Cookies and more damned cookies!

This cookies saga just doesn't stop and I'm left wondering if many of the good legislators in Brussels are realising that some of their daft rules just don't work. Not!

The Data Protection Article 29 Working Party - not an official EU policy-making body but one that the Commission listens to as its remit is enshrined under law - has now published further guidance on the use of cookies on individual websites. The 'period of grace' for UK-based organisations to comply with the new EU Cookies Regulation ended last month.

Looking at the issue of informed consent, the new guidelines state:

"The analysis in the current opinion shows that some cookies can be exempted from informed consent under certain conditions if they are not used for additional purposes. These cookies include for example “user-input” cookies (used to keep track of the user’s input when filling online forms or as a shopping cart), also known as session-id cookies, multimedia player session cookies and user interface customization cookies (for example language preference cookies to remember the language selected by a user).

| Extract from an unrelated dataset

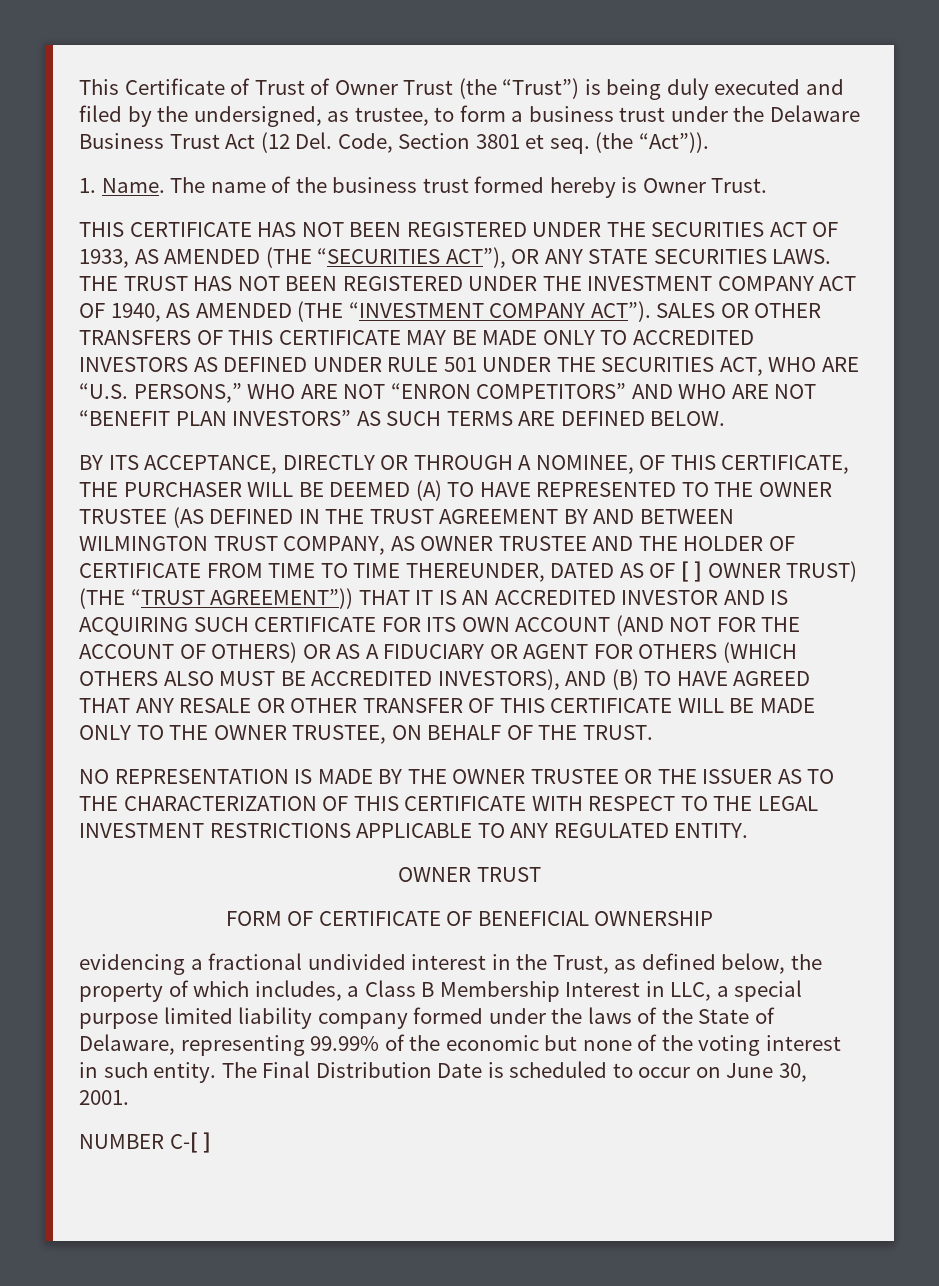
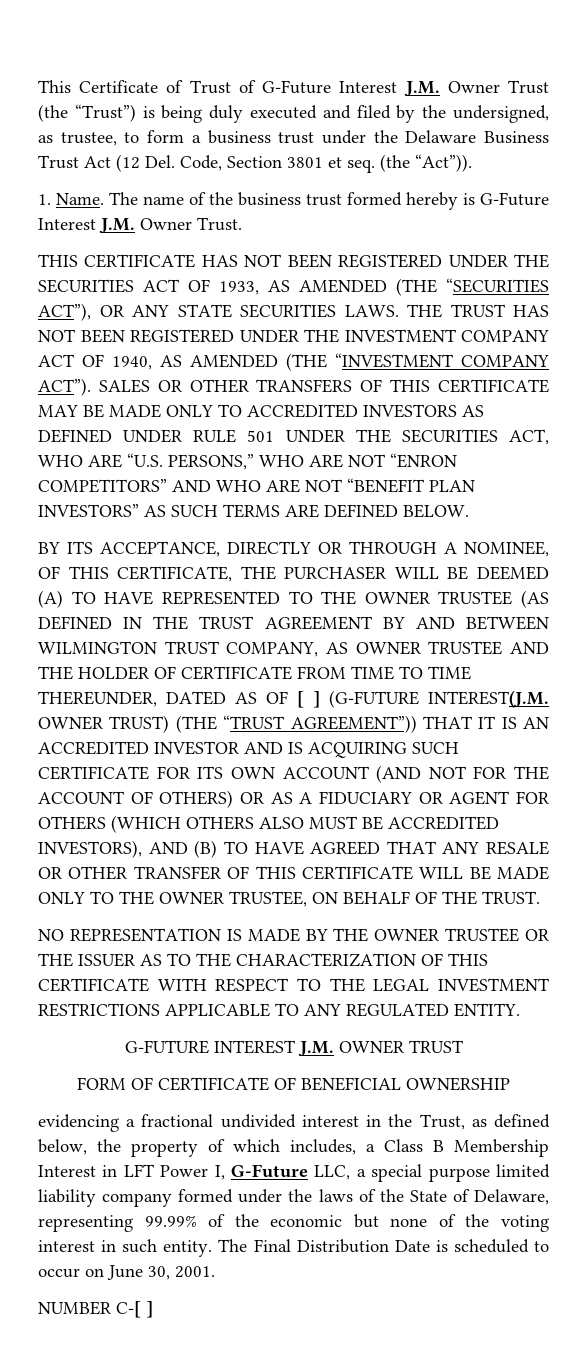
(331, 86) none -> [262,80,440,97] G-Future Interest J.M.
(638, 185) none -> [480,192,549,206] [38,218,135,234] G-Future Interest J.M.
(703, 571) none -> [329,690,549,708] (G-FUTURE INTEREST(J.M.
(749, 830) none -> [124,1040,334,1057] G-FUTURE INTEREST J.M.
(665, 989) none -> [123,1164,308,1180] LFT Power I, G-Future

First party analytics cookies are not likely to create a privacy risk when they are strictly limited to first party aggregated statistical purposes and when they are used by websites that already provide clear information about these cookies in their privacy policy as well as adequate privacy safeguards. Such safeguards are expected to include a user friendly mechanism to opt-out from any data collection and comprehensive anonymization mechanisms that are applied to other collected identifiable information such as IP addresses."

Come on! It's more probable than likely that most websites belonging to reputable organisations deploy cookies only to help with the customer's browsing experience when purchasing goods and services online. Using cookies for additional purposes without telling the user smacks of shady business methods which respectable companies don't touch. Despite the fact that it's now law anyway, it's really only right to tell website users the purposes for which you are collecting their personal data. It's all about trust and confidence!

So, I trust that any enforcement action taken comes as a result of good risk analysis on the sorts of organisations more likely to break the law!